PC David Casey, the former schools liaison officer in Cambridgeshire, says his fellow officers “came away saying what a brilliant project it was. It introduced the real world into the classroom.

He said: “The pupils learnt that the computer gives them a range of options to make a decision on. It’s the same for a police officer.”

This excellent package is what data-handling is all about. The disc, designed for use with Pinpoint or Junior Pinpoint, databases from the same publisher, contains 378 records of prisoners held in the Huntingdon County Gaol in the 1870s. Fascinating reading it is, too.

Why do so many prisoners have grey eyes? Was the population really much shorter, on average, than it is today or are short criminals easier to catch? If this many people bear the marks of surviving smallpox, how many died from it?

The crimes, items stolen and sentences all tell us much about the lives of working people in this decade.

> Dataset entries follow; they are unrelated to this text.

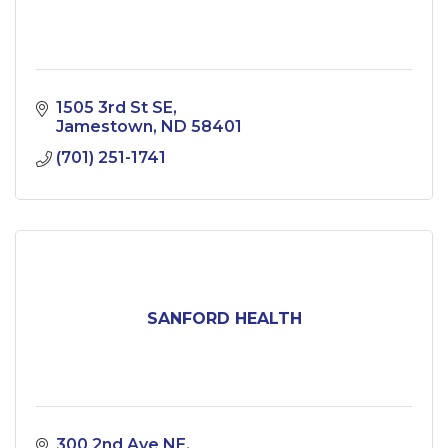
1505 3rd St SE
Jamestown
ND
58401
(701) 251-1741
SANFORD HEALTH
300 2nd Ave NE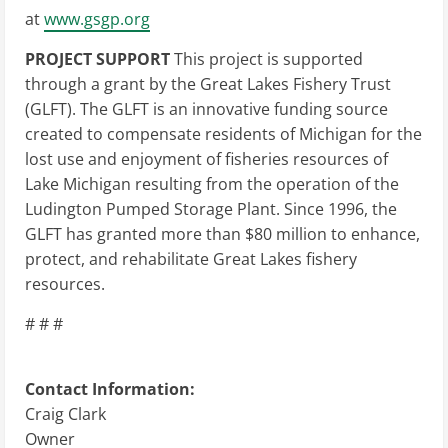
at
www.gsgp.org
PROJECT SUPPORT
This project is supported
through a grant by the Great Lakes Fishery Trust
(GLFT). The GLFT is an innovative funding source
created to compensate residents of Michigan for the
lost use and enjoyment of fisheries resources of
Lake Michigan resulting from the operation of the
Ludington Pumped Storage Plant. Since 1996, the
GLFT has granted more than $80 million to enhance,
protect, and rehabilitate Great Lakes fishery
resources.
# # #
Contact Information:
Craig Clark
Owner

David Haynes (age 13) was sentenced to a month in prison for “throwing stones at a railway train”, while Johann Schmidt, born in Rabich, Prussia, got nine months for “fraudulently converting a coat to his own use” and a 28-year-old single servant got 12 months for “concealment of birth”.

The CD-Rom has a more comprehensive version of the database, including numerous photographs of the prisoners, along with an archive file for teachers. This has a wealth of pictorial and textual information about all aspects of Victorian prisons, the buildings, staff, inmates and routines.

The teacher’s booklet is a most valuable collection of ideas for exploring and exploiting the data in the classroom, including numerous photocopiable worksheets.

Working through this package will enable children to cover a great deal of the data-handling requirements of the national curriculum while fully satisfying the information technology elements of history, within the Victorians theme.